Passive house and passive solar - what these buzz words really mean

Outside of any certification programs, the commonly accepted definition of a passive house is one that minimizes its operational energy demand through building design and orientation.

The concepts of passive solar heating and cooling

There is a bit of chatter in the construction world lately about passive house contruction, and that is a long overdue conversation. The most important thing to realize about passive heating and cooling is that it should not be an all or nothing technique; ideally it would be the first thought for every home, office building and even dog house you plan to build.

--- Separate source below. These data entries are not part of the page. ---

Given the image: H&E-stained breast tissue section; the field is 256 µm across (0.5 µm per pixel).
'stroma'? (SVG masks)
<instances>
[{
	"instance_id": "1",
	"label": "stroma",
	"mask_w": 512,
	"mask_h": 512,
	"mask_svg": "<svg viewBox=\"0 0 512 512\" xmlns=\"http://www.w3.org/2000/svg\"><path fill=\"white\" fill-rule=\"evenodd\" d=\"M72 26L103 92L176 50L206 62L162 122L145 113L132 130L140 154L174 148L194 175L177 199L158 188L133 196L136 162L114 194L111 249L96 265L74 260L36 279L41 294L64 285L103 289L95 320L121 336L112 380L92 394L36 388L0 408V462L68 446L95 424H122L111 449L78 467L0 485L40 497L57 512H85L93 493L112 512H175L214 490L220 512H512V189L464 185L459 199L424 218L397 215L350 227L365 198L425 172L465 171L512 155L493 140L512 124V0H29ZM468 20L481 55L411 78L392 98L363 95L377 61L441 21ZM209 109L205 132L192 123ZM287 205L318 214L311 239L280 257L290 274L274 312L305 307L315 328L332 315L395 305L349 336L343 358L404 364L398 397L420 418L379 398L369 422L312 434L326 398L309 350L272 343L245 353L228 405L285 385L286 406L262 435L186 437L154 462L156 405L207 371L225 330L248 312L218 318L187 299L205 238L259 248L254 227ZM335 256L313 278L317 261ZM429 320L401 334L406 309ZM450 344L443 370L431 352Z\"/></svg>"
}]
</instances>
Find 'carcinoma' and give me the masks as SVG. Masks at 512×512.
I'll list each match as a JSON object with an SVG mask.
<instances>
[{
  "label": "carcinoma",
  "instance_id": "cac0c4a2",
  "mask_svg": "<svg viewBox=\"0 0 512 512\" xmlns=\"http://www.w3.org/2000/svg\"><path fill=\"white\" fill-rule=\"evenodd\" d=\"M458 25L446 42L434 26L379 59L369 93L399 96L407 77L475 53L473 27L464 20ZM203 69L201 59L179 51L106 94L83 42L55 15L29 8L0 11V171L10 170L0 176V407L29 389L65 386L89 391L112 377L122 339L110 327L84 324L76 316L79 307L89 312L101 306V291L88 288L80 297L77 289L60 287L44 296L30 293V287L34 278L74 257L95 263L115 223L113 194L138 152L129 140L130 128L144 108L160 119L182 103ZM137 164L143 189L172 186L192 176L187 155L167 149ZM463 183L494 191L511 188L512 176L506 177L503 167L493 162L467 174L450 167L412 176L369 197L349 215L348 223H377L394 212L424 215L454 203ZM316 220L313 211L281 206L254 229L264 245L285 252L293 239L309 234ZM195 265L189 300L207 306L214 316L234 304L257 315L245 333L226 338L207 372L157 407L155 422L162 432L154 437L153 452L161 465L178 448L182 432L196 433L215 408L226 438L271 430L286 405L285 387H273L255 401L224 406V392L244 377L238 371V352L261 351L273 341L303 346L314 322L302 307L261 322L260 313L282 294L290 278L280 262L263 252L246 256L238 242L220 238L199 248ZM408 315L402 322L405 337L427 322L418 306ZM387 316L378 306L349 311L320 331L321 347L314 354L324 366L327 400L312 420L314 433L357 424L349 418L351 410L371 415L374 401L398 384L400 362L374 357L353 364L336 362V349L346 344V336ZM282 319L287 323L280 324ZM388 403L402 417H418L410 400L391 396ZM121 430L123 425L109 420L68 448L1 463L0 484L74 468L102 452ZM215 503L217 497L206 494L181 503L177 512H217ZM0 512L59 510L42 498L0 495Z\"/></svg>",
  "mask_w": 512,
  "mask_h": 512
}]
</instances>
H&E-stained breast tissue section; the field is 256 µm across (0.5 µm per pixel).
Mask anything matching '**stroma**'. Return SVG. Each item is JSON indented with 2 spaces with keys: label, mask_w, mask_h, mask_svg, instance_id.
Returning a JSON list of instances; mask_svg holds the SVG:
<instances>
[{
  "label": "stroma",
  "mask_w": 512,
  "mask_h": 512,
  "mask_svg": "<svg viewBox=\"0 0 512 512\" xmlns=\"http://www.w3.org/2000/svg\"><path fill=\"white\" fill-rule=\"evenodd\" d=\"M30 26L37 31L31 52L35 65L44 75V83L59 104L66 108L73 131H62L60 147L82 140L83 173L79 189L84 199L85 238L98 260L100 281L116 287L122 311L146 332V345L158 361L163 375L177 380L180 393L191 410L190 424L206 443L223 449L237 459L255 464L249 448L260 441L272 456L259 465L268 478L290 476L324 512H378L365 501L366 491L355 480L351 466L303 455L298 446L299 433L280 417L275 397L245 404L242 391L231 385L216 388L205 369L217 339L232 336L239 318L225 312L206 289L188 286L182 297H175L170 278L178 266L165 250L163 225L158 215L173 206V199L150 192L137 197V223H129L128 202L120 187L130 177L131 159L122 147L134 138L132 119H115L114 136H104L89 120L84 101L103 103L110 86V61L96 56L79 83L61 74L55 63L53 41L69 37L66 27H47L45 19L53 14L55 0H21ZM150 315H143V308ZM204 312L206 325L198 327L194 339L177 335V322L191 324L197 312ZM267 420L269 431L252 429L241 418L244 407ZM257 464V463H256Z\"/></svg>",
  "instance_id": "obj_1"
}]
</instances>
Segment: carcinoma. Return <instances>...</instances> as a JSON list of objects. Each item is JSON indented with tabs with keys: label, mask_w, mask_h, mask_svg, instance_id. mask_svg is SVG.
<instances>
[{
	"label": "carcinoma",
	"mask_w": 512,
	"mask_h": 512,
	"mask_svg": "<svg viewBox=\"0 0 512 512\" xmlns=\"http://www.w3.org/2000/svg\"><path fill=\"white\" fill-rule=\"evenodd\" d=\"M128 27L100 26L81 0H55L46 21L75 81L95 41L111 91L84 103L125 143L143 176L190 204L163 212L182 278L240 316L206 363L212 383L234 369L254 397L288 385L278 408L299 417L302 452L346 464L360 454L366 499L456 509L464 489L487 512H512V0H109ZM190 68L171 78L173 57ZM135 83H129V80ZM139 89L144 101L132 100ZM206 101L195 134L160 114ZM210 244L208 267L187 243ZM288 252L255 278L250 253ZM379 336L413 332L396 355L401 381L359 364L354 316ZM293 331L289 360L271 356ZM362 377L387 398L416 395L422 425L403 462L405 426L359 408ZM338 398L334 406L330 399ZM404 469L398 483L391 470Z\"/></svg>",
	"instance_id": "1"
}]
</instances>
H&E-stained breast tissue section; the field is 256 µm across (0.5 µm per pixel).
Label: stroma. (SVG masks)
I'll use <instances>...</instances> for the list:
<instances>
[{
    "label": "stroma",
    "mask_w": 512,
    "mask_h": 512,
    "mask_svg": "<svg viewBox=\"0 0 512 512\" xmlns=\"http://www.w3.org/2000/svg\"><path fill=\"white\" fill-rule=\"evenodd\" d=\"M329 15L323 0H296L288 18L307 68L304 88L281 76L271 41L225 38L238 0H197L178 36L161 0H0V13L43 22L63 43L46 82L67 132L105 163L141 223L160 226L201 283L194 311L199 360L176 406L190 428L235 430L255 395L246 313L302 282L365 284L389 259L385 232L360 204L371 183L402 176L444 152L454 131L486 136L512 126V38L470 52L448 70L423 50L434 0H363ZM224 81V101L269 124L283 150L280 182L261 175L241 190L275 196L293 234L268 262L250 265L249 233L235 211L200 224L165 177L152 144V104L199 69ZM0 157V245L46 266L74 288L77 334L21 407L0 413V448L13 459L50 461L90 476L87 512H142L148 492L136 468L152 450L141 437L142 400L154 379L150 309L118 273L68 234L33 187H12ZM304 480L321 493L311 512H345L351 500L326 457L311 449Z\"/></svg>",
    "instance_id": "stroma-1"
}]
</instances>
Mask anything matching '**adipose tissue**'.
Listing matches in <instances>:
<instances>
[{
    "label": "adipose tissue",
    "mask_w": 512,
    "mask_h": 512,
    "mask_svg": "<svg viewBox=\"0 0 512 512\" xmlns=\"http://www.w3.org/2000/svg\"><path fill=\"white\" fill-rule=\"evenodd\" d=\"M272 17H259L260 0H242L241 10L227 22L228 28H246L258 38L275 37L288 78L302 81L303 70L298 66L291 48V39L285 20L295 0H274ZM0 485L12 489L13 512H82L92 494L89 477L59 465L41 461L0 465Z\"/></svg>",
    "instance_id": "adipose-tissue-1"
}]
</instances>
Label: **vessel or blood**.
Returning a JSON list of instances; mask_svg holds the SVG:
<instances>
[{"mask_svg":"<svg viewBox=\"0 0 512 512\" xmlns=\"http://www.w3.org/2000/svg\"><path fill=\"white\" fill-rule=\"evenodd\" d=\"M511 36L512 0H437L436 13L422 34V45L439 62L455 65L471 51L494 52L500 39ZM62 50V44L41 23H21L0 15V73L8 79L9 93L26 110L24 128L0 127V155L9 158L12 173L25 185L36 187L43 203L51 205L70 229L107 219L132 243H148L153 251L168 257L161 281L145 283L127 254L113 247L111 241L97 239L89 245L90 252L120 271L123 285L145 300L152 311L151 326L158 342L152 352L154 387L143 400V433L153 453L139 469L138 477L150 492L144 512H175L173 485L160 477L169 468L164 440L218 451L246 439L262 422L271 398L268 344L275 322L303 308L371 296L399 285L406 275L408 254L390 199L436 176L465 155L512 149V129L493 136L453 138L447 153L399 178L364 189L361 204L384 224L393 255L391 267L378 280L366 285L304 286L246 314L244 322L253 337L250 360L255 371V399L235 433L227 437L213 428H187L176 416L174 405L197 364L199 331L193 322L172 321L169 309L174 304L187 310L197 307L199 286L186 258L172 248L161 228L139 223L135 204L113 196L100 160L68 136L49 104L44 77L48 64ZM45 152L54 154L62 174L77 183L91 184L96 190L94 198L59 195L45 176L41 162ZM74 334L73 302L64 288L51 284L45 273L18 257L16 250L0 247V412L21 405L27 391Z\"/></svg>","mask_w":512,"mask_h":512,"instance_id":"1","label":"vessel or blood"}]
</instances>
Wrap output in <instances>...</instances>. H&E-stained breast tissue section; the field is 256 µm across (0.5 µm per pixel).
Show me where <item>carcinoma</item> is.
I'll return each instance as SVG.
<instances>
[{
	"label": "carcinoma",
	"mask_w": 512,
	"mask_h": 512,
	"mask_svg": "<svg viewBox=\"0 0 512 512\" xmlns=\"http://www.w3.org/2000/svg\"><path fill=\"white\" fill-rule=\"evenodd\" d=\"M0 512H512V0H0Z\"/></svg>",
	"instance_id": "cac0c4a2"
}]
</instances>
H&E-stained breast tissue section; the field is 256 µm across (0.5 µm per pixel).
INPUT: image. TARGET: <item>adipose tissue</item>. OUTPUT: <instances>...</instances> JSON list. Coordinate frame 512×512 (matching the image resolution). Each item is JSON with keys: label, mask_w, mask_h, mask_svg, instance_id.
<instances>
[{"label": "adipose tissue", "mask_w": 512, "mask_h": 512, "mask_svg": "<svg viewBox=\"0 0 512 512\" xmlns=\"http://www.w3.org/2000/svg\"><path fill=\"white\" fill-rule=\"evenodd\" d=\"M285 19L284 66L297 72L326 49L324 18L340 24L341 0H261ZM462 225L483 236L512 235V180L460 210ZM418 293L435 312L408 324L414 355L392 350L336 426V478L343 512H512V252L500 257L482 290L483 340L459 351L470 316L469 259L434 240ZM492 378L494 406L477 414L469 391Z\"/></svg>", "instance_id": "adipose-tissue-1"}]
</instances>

While having a home rated by any performance scale (like Passive House) is great as it draws attention to advanced techniques, smart buiding practices is not an elite club you that you should either commit to or feel excluded from.

Passive heating and cooling is simply a matter of determining where the sun exposure is, and trying to capture and keep as much of that heat as you can in the winter while keeping it out in the summer. This may seem like a tall order, but the seasonal position of the sun conveniently serves this end. In the winter the sun is low and will reach far into your house, in summer it is high overhead and easy to keep out.

The first thing to understand is that there are two kinds of solar collection in home design - active and passive. An active solar home has an expensive array of wiring, panels, pumps and other moving parts that will eventually, without

Passive solar on the other hand is simply common sense. Just figure out where the sun is, and point your windows at it. You can pick up a lot of free heat, and if you plan your shading properly with overhangs and window layout, you can help keep it naturally cool in the summer.

Proper shading prevents overheating with passive house buildings
Proper shading prevents overheating in summer © Ecohome

Other shading techniques besides overhangs can be effective, for example interior blinds or curtains, even trees. As illustrated by shadows on the house pictured to the right, mature deciduous trees can offer great shade in the summer, but lose their leaves in the winter allowing solar heat gain.

Of course this is only the bare bones of passive heating and cooling, and you can obviously go further into it with building envelope design, but it costs nothing to take the first step towards 'passive house' design which is just to think about it and in some capacity factor it in.    

For new home construction, people are often concerned about the added money it will cost to hyper-insulate a home. Try to think of your insulation more as something that will save money rather than cost money. Aside from monthly savings on utilities and a greater future resale value, putting more money into insulation means putting less into heat distribution systems.  

While renewable energy sources like solar panels and wind turbines are essential for creating a sustainable and secure future, in an ideal world our homes would be well-insulated and properly oriented so that they could be heated with little more than a hairdryer.

Natural heating and lighting means better quality of life, and makes financial sense as well. For little or no cost, instead of sitting in a dark room with a heater on, you can bask in the bright light and free heat of the sun. That, in a nutshell, is passive home design. And it can cost you absolutely nothing.

So don't be intimidated or dissuaded by the implied requirements of rating systems; passive home design dates back thousands of years and can be applied to pretty much any building.